**THE PROBLEM:** Your answer is one number, how many lines in the entries include "useViewMode".

=== RECORD EXCERPTS ===

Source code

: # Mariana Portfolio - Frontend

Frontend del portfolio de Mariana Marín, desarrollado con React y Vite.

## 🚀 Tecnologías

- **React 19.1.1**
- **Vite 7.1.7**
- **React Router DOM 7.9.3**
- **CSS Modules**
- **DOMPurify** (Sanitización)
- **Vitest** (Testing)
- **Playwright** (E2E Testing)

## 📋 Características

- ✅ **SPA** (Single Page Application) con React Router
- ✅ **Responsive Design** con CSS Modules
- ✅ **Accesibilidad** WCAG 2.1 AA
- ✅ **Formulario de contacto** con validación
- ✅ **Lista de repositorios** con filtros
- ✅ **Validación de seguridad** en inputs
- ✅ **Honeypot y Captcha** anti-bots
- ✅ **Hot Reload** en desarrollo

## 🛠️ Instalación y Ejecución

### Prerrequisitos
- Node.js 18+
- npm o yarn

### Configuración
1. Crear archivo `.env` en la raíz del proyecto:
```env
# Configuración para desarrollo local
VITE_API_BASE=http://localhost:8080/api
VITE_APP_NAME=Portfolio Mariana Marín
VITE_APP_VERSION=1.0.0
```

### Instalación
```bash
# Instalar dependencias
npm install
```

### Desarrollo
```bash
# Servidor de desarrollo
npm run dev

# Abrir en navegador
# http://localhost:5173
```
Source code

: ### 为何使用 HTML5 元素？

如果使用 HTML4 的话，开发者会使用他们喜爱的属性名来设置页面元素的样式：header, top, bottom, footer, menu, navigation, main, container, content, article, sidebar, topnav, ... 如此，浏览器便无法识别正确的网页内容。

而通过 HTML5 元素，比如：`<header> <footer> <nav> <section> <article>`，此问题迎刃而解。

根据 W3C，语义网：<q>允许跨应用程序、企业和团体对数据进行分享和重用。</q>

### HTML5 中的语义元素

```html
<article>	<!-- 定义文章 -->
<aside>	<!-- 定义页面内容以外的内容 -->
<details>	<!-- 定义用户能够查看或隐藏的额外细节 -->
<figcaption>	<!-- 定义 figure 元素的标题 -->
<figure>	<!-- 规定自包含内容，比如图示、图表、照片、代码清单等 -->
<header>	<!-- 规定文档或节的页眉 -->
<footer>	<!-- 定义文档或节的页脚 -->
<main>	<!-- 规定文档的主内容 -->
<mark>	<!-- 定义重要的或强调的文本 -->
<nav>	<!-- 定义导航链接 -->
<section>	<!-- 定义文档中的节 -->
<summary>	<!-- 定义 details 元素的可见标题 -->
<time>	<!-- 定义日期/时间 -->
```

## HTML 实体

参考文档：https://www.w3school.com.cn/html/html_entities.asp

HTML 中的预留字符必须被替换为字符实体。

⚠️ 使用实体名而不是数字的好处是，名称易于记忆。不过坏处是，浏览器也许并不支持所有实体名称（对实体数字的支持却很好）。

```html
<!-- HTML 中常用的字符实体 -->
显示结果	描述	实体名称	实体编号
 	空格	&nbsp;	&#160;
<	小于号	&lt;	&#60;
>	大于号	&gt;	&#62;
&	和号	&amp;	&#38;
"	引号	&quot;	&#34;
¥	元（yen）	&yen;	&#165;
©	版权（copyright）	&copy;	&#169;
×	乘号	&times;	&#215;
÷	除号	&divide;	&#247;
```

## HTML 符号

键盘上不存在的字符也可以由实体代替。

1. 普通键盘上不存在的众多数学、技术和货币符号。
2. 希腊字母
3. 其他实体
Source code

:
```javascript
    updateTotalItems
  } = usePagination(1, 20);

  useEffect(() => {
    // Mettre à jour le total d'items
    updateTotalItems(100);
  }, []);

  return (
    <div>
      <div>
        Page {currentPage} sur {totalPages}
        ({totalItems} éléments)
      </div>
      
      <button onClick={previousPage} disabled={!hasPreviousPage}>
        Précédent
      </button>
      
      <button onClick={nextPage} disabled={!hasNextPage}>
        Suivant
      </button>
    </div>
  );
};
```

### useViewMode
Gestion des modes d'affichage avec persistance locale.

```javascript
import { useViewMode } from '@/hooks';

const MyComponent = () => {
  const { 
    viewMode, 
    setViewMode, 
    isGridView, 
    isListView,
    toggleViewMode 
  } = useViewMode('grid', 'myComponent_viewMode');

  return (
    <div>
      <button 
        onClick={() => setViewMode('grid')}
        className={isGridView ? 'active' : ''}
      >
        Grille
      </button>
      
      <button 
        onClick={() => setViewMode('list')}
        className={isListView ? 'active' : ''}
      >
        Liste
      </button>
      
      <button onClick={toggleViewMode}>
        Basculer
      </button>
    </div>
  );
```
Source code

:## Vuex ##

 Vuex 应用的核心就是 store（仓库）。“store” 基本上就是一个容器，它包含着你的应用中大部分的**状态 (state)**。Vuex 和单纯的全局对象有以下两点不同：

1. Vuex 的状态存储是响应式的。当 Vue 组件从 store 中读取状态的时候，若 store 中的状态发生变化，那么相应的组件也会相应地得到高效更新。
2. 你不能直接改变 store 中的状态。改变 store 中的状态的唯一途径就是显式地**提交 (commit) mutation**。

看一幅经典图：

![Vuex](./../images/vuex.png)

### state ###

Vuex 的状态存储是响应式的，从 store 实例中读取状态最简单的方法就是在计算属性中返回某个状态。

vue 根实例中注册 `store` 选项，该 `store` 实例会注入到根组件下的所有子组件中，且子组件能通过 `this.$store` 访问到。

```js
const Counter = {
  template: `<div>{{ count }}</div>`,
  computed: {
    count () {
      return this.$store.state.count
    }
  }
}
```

===

**RESULT:** 3